Matan hadits ini menegaskan akan batasan waktu dimana seseorang harus
mencukur kumis, memotong kuku, mencabut bulu ketiak, memotong bulu kemaluan
sebelum empat puluh hari. Penegasan ini lagi-lagi mengisyaratkan akan
pentingnya menjaga kebersihan karena jika bulu ketiak, bulu kemaluan misalnya tidak
dicukur akan menimbulkan bau yang kurang sedap. Hal ini dikarenakan
ketiak-sebagaimana daerah kemaluan merupakan daerah yang banyak mengeluarkan
keringat dan memproduksi minyak.
Tentunya akan menimbulkan berkembangnya bakteri dan berbagai penyakit lainnya
akan dengan mudah tumbuh. Maka jelaslah anjuran memotong dan batasan waktu
mengandung pesan agar kita peka terhadap kebersihan dan kesehatan tubuh kita,
serta sekaligus mengingatkan kita agar tetap memperhatikan hal-hal kecil yang
kemudian bisa berdampak negatif jika tidak diperhatikan dengan baik.
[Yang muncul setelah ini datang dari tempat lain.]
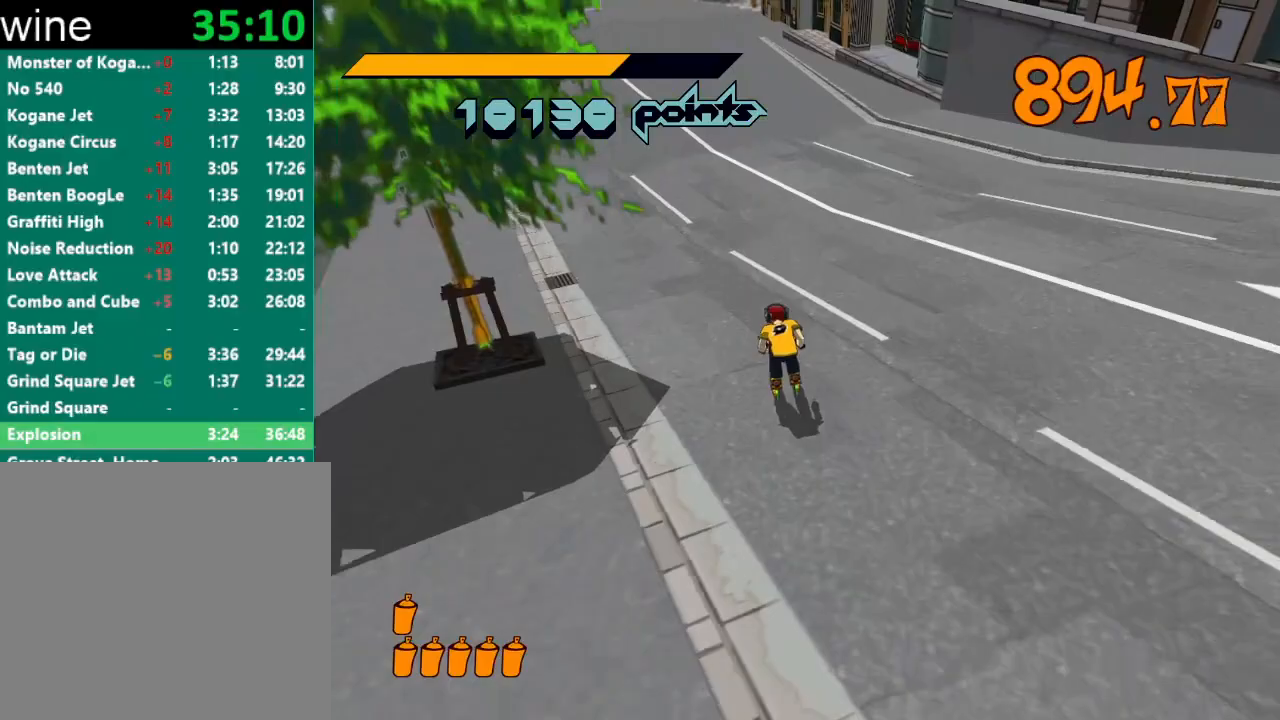
{"buttons": ["R2"], "left_stick": "up-left", "right_stick": "center", "events": []}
c. Problematika jenggot dan kumis juga merambak pada aspek golongan, yang
dalam matan haditsnya sering menggunakan lafadz khalifu, atau khalifuhum atau
bentuk lain yang mengandung arti pembeda, perbedaan dan lainnya. Salah satu
dari hadits yang mengandung makna pembeda yaitu hadits yang diriwayatkan oleh Bukhori
nomor 5442:
حَدَّثَنَا مُحَمَّدُ
بْنُ مِنْهَالٍ حَدَّثَنَا يَزِيدُ بْنُ زُرَيْعٍ حَدَّثَنَا عُمَرُ بْنُ مُحَمَّدِ
بْنِ زَيْدٍ عَنْ نَافِعٍ عَنْ ابْنِ عُمَرَ عَنْ النَّبِيِّ صَلَّى اللَّهُ عَلَيْهِ
وَسَلَّمَ قَالَ خَالِفُوا الْمُشْرِكِينَ وَفِّرُوا اللِّحَى وَأَحْفُوا الشَّوَارِبَ
وَكَانَ ابْنُ عُمَرَ إِذَا حَجَّ أَوْ اعْتَمَرَ قَبَضَ عَلَى لِحْيَتِهِ فَمَا فَضَلَ
أَخَذَهُ
Telah menceritakan kepada kami Muhammad bin Minhal telah
menceritakan kepada kami Yazid bin Zurai' telah menceritakan kepada kami Umar
bin Muhammad bin Zaid dari Nafi' dari Ibnu Umar dari Nabi shallallahu 'alaihi
wasallam beliau bersabda: "Selisihilah orang-orang musyrik, panjangkanlah
jenggot dan cukurlah kumis kalian." Sedangkan apabila Ibnu Umar berhaji
atau Umrah dia memegang jenggotnya dan memotong selebihnya."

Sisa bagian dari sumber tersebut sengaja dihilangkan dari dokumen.